What to do instead: Focus on a to-learn list, not a to-do list. Your job is to assess the work culture, understand the team's rhythm, and set your personal boundaries. Save your energy; you will need it later.

2. You Are Their Coach, Not Their Friend

In your first week, it's normal to want to be liked. You want to fit in. This feeling can push you into the friendship trap.

I once coached a new manager who was promoted from within his team. He was desperate to prove he was still one of the guys. He went to late-night drinks with his direct reports, complained to them about his boss, and let deadlines slide.

He didn't last. He had traded his authority for likability.

What to do instead: You must keep a healthy, professional distance. You are their manager, their mentor, and their coach—not their peer. This doesn't mean you're a jerk; it means you're warm but not oversharing. You're the one responsible for setting targets, approving raises, and guiding their careers. You can't do that if they see you as a friend instead of a leader.

3. Stop Faking Confidence (They See Through It)

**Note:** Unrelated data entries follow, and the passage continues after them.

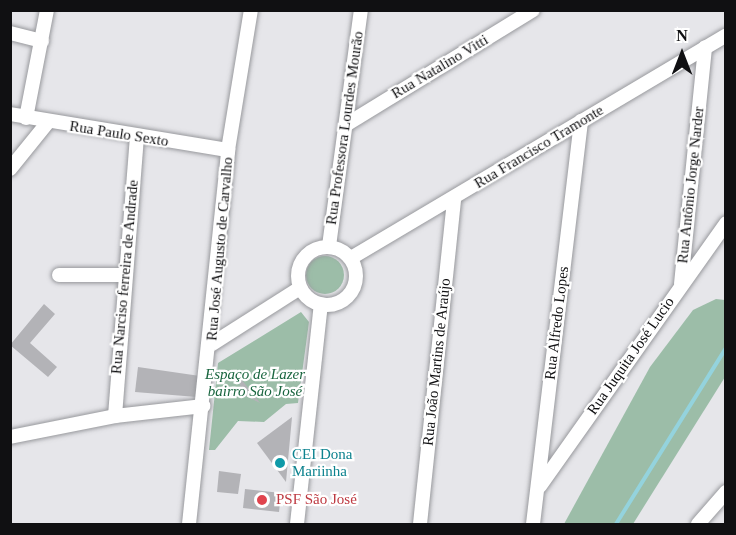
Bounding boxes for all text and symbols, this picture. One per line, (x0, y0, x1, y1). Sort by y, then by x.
north arrow (652, 24, 712, 84)
text: N (676, 27, 688, 44)
street label: Rua Professora Lourdes Mourão (322, 30, 368, 226)
street label: Rua Natalino Vitti (388, 31, 492, 103)
street label: Rua Francisco Tramonte (471, 101, 607, 193)
street label: Rua Antônio Jorge Narder (674, 105, 708, 265)
street label: Rua Paulo Sexto (68, 117, 170, 151)
street label: Rua José Augusto de Carvalho (203, 156, 237, 342)
street label: Rua Narciso ferreira de Andrade (108, 179, 142, 375)
street label: Rua Alfredo Lopes (541, 265, 573, 381)
street label: Rua João Martins de Araújo (419, 277, 455, 447)
street label: Rua Juquita José Lucio (584, 294, 678, 418)
park label: Espaço de Lazer bairro São José (205, 365, 305, 400)
place label: CEI Dona Mariinha (292, 445, 352, 480)
marker: CEI Dona Mariinha (273, 456, 287, 470)
marker: PSF São José (253, 491, 271, 509)
place label: PSF São José (276, 491, 357, 509)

Your biggest fear right now is that your team will discover you don't have all the answers. So you'll be tempted to fake it.

This is the worst mistake you can make.

Your team knows you don't have all the answers. When you show fake confidence, it doesn't build trust; it makes you look reckless and alienates the team. That lie you're performing is the real root of your imposter syndrome.

What to do instead: Drop the mask. Your confidence as a manager shouldn't come from having the right answers. It must come from having the right process to find them. When you openly admit, That's a great question. I don't have the answer right now, but I'll find out, you build instant, genuine trust.